● **Exercise prompt**
Extend the article on how software architecture evolved toward serverless, starting right after its final sentence.

● **Source passage**

+-------+

Evolution up to Serverless Architecture

This post will cover the software architecture evolution up to the new concept called “Serverless” and the basics of the pattern. When we look at the term serverless, it sounds like it is achieving functionality of a server without a server. Yes, it means that you do not have a server, but in reality, someone does. Severless techniques are available with the big players already. For example, Amazon AWS Lambda, Google Cloud Functions, and Windows Azure Functions can be identified as main competitors at the moment.

Evolution

• On premise monoliths > Service Oriented Architecture > Cloud > Microservices Architecture > Serverless Architecture
• Physical server > Virtual machines > Containers

Serverless can be identified as a result of marriage of Cloud and Microservices Architecture (MSA). Let’s see how we got there.

Enterprise software architecture traveled through quite a few steps in the past. Software used to be a huge monolith that developed and added the functionality continuously to one. Most of the time these software were installed in physical and resource-heavy, mainframe type servers. Then it started to evolve through different phases of architecture as people started to invent new patterns to achieve more flexibility, agility, and productivity, and Service Oriented Architecture (SOA) was born as a result.

SOA was boosted through cloud techniques. REST introduced a simple way to achieve SOA with far less complex specification than SOAP and provided freedom of using different message types like JSON. This elevated the embracing of SOA in the industry. Adoption of virtual machines was also helping the SOA as it catered dynamic requirements suited for that architecture.

+-------+

● **Data**
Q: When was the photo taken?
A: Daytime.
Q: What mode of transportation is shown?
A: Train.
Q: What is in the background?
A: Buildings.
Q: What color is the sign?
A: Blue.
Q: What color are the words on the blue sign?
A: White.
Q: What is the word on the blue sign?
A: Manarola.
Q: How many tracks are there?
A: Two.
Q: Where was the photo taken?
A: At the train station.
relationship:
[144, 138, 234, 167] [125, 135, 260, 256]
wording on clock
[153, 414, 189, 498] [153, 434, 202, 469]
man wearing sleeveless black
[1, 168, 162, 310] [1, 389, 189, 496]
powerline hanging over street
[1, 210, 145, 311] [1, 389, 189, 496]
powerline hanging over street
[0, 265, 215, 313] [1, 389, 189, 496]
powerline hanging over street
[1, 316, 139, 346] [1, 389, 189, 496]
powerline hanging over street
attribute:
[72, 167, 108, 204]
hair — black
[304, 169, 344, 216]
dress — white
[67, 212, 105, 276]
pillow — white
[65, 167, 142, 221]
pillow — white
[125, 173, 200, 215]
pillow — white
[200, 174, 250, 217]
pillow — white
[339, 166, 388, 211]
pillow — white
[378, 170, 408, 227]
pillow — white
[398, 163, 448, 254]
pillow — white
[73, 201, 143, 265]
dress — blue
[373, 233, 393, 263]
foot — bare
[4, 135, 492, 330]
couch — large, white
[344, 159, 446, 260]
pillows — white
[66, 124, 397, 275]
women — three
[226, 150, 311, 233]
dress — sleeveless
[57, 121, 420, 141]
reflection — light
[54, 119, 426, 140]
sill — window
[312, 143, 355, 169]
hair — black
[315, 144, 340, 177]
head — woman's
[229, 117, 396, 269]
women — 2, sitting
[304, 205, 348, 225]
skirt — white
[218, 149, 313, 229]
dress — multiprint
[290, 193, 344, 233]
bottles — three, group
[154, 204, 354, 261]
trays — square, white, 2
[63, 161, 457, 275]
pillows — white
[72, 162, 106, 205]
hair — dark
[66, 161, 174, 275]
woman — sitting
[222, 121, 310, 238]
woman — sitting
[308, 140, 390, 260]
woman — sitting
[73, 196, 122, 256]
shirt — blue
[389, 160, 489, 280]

+-------+

● **Output of the exercise**
MSA proceeded and many believed it is SOA done right. Serverless is breaking the services finer and it is a great way to do things flexibly and cleanly. But why did industry wait this long to adopt such paradigms? Before the huge popularity of MSA, which should be mainly attributed to the rise of technologies such as containers, running a server was not an low overhead task. Therefore, it didn’t allow the systems to create and delete of servers faster and dynamically. VM technologies were not up to the mark for such advance requirements. The container adoption led to such a valuable string of architecture patterns we see today.

Advantages

This section will discuss the advantages of serverless architecture compared to the earlier pieces of the architectural chain. Some of the following advantages will overlap with the MSA advantages as they are close relatives.

• Choice of technology  —  You can pick and choose different languages for different functions as it suites.
• Choice of architecture — You might have decided to use serverless, but it doesn’t have to be serverless only. You may decide to implement a set of services as serverless, another set in on premise microservices, or using your legacy system.
• Faster turnaround and best for marketing — Think about changing an existing service to add functionality and adding the function by creating a completely new service, independently. The later will save you lots of time. It avoids worrying about the whole service, and lets you get the function ready faster. You can market your new feature within days, if not in hours.
• Never pay for idle  — You will not need to pay anything if there were no traffic. No cold servers will be maintained. Servers can be spawned milliseconds when the traffic starts.
• Faster and law-cost scaling  —  Simple/small functions and MSA-like architecture helps scale the services horizontally, quickly. Low boot time helps make capacity available within milliseconds and improve your availability numbers of the platform. You can handle steep spikes smoothly without worrying about availability.
• Simplified team responsibilities  —  Different teams working on different parts of a complex application will bring in complicated and time consuming discussions and interactions. With the clear borders in defined APIs, teams will breathe a little easier on those occasions.
• Offloading infrastructure worry — Before serverless, engineers overlook all the aspects of running the service online. This means that they have to optimize the node resources according to the capacity planning, setup analytics, handle scaling and many more. Serverless providers usually accommodate all in one bundles including all spare parts of the ecosystem.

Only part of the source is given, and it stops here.